Excerpted text ▸
================================

Persister cells are a type of metabolically dormant cell that may arise in biofilms, and which may be more tolerant to antifungal drug treatment. These persister cells may be involved in antifungal tolerance and recalcitrant infections [181]. These metabolically dormant Candida cells are found in biofilms [216,217], and this allows these biofilms to be more tolerant to antifungal drugs, compared to planktonic fungal cells [181,216,217,218]. Typically, fungicidal drugs induce cell death via the production of reactive oxygen species (ROS) [126]; however, persister cells are capable of dealing with larger quantities of ROS, and survive via activation of an oxidative stress response [181]. This response involves an overexpression of superoxide dismutases (SODs), which assist in protecting cells from ROS and allows biofilm-associated cells to survive in the presence of antifungal drugs [181].

================================

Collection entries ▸
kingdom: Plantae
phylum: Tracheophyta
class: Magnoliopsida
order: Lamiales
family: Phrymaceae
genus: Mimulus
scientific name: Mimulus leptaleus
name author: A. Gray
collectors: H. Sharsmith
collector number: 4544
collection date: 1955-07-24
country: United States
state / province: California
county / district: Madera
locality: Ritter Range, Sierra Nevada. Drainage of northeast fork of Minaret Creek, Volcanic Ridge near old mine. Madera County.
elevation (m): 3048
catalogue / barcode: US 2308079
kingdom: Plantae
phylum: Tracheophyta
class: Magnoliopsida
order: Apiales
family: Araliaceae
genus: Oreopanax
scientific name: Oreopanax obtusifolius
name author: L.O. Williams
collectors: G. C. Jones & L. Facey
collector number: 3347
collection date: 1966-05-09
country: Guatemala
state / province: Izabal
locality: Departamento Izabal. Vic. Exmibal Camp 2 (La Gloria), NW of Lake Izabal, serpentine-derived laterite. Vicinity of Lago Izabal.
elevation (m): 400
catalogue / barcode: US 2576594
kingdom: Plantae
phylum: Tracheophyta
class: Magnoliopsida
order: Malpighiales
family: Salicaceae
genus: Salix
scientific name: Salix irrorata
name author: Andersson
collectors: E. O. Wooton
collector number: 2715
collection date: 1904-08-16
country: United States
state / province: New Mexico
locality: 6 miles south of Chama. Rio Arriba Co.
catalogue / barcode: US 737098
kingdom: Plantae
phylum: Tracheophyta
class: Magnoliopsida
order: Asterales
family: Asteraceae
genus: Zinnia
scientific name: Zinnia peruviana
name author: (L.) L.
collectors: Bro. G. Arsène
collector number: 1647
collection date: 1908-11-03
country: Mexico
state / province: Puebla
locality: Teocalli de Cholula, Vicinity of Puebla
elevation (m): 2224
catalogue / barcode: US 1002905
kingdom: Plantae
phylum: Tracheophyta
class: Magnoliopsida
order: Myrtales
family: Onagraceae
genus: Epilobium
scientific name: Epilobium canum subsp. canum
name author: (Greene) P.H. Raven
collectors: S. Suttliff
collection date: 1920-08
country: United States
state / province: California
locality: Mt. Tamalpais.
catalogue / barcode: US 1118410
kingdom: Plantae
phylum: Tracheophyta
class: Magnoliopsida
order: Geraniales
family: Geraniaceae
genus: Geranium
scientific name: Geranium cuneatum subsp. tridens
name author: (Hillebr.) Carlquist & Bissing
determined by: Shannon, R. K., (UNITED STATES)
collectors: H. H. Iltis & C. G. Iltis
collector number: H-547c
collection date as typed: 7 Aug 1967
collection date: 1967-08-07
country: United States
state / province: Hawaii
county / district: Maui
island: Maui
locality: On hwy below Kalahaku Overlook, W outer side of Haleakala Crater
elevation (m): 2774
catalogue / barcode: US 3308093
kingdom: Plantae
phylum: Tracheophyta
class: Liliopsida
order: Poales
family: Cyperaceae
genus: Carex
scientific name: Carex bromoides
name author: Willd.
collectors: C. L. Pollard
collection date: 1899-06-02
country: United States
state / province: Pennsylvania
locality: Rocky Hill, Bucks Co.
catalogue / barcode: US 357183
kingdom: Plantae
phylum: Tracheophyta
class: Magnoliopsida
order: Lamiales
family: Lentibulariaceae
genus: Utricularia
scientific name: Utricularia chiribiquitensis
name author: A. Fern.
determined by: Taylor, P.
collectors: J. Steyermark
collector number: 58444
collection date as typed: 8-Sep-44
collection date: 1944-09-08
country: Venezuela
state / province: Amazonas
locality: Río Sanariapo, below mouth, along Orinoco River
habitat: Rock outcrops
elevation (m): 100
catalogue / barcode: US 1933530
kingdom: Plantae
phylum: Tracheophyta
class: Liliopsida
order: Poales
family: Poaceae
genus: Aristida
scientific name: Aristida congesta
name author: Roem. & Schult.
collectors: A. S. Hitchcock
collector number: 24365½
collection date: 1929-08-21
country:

================================

Exercise 1 ▸ Can you sum up the passage on Candida persister cells in two sentences?
Exercise 2 ▸ Would you carry on with the passage on Candida persister cells, picking up right after its final sentence?
The items play no role in what is asked here.

Expected output 1 ▸ Persister cells are metabolically dormant cells found in Candida biofilms, and they make these biofilms more tolerant to antifungal drugs than planktonic fungal cells. Fungicidal drugs typically kill cells through reactive oxygen species, but persister cells withstand larger quantities of ROS by activating an oxidative stress response that includes overexpression of superoxide dismutases.

Expected output 2 ▸
While Candida biofilms are, in general, more resistant to antifungals, they are particularly resistant to the azole class of antifungals [106], and are generally more susceptible to the echinocandins and liposomal formulations of the polyene amphotericin B [219,220]. This may be due to several factors, including the fact that Candida biofilms have an altered sterol composition relative to planktonic cells [221], which may disproportionately affect resistance to the sterol biosynthesis-targeting azoles. Biofilm cells also overexpress the target of the azoles, ERG11 [222], which may promote azole-specific resistance. Additionally, Candida cells in biofilms overexpress drug-efflux pumps [106]; while this may increase overall resistance to antifungals, resistance to azoles is uniquely affected by the overexpression of the MFS transporter MDR1 in biofilms [223,224,225,226].

4.5. New Antivirulence Compounds That Target Candida Morphogenesis

We have established that there is a connection between antifungal drugs and Candida morphogenesis: existing antifungal agents can modulate filamentation (and thus virulence), and many signaling pathways are shared between those involved in cellular morphology, and those involved in the response and resistance to antifungal agents. Here, we focus on how anti-morphogenesis compounds can be harnessed as novel therapeutics for the treatment of fungal pathogens (Table 2).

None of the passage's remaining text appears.